Shane Tamura, 27, had “unambiguous diagnostic evidence” of low-stage chronic traumatic encephalopathy, commonly known as CTE, according to a report from the New York City medical examiner.

Tamura, a Las Vegas casino worker, shot himself in the chest after a July 28 mass shooting that killed a police officer, a security guard and two others who worked inside the building.

He had intended to target the NFL office, officials said, but took the wrong elevator. One league employee was wounded in the building’s lobby but survived.

In a three-page note found in his wallet, Tamura said he believed he had CTE — diagnosable only after death — and implored those who found him: “Study my brain.”

Among his grievances against the NFL was a claim that the league put its profits ahead of player safety by concealing the harm CTE, and football, can cause.

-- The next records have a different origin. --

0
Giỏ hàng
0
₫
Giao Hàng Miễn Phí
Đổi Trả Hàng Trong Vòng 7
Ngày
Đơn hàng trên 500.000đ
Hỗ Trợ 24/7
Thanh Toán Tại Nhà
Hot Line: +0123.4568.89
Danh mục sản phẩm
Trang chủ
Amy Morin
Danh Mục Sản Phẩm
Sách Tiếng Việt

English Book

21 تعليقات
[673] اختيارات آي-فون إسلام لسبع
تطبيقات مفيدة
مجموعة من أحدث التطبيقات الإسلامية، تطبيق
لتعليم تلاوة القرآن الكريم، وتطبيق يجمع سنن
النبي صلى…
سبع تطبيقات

Tamura didn’t play professional football but played during his high school years in Southern California, where he grew up.

“There is no justification for the horrific and senseless acts that took place,” the NFL said in a statement. “As the medical examiner notes ‘the science around this condition continues to evolve, and the physical and mental manifestations of CTE remain under study.’”

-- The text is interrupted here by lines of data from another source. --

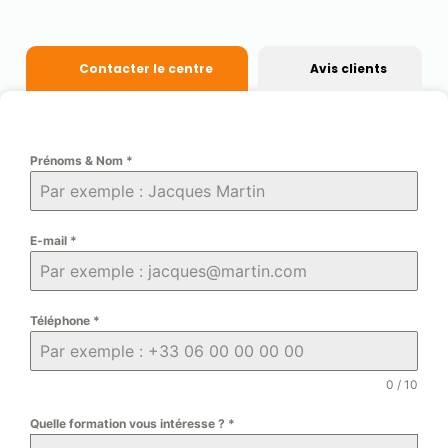
Contacter le centre
Avis clients
Prénoms & Nom
*
E-mail
*
Téléphone
*
0 / 10
Quelle formation vous intéresse ?
*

The disease affects regions of the brain involved with regulating behavior and emotions. It has been linked to concussions and other head trauma associated with contact sports, with evidence of the disease found in both professional and high school athletes.

After more than a decade of denial, the NFL conceded the link between football and CTE in 2016 testimony before Congress, and has so far paid more than $1.4 billion to retired players to settle concussion-related claims.

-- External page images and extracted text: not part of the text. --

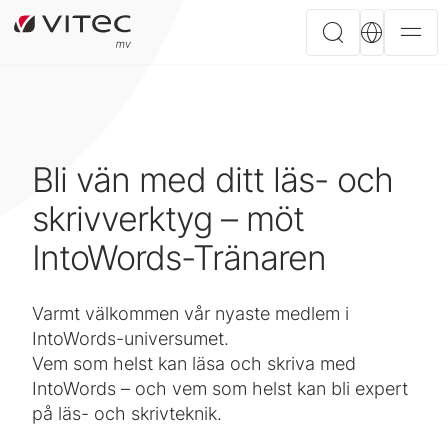
Bli vän med ditt läs- och
skrivverktyg – möt
IntoWords-Tränaren
Varmt välkommen vår nyaste medlem i
IntoWords-universumet.
Vem som helst kan läsa och skriva med
IntoWords – och vem som helst kan bli expert
på läs- och skrivteknik.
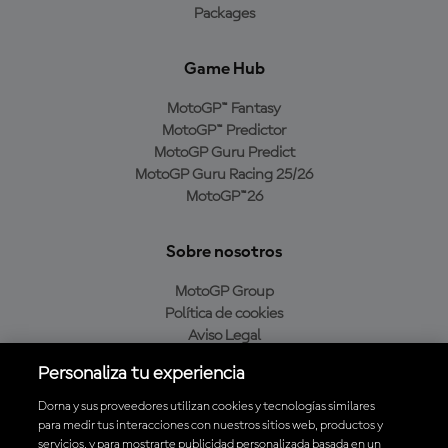
Packages
Game Hub
MotoGP™ Fantasy
MotoGP™ Predictor
MotoGP Guru Predict
MotoGP Guru Racing 25/26
MotoGP™26
Sobre nosotros
MotoGP Group
Política de cookies
Aviso Legal
Política de privacidad
Personaliza tu experiencia
Política de compra
Dorna y sus proveedores utilizan cookies y tecnologías similares
para medir tus interacciones con nuestros sitios web, productos y
servicios, y para mostrarte publicidad personalizada basada en un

Tamura had twice been hospitalized during mental health crises in recent years, officials said.

During a 2022 incident, his mother told 911 dispatchers that her son was threatening to kill himself, adding that he suffered from “depression, concussion like sports concussion, chronic migraines, and insomnia.”

The following year, he was arrested on a misdemeanor trespassing charge after becoming agitated when he was told to leave a suburban Las Vegas casino. Prosecutors later dismissed the case.

The medical examiner’s report did not reach a conclusion on the cause of the disease but noted it was often found in those “with a history of repeated exposure to head trauma.”

Dr. Daniel Daneshvar, chief of brain injury rehabilitation and associate professor at Harvard University, said even a low-stage diagnosis of CTE could be responsible for “behavioral changes and impulse control problems,” which often progressed with age.

But he cautioned against drawing a direct line between the disease and a person’s specific actions.

“Pulling the string and figuring out which process is responsible for someone’s actions is not something we’re able to do,” he said.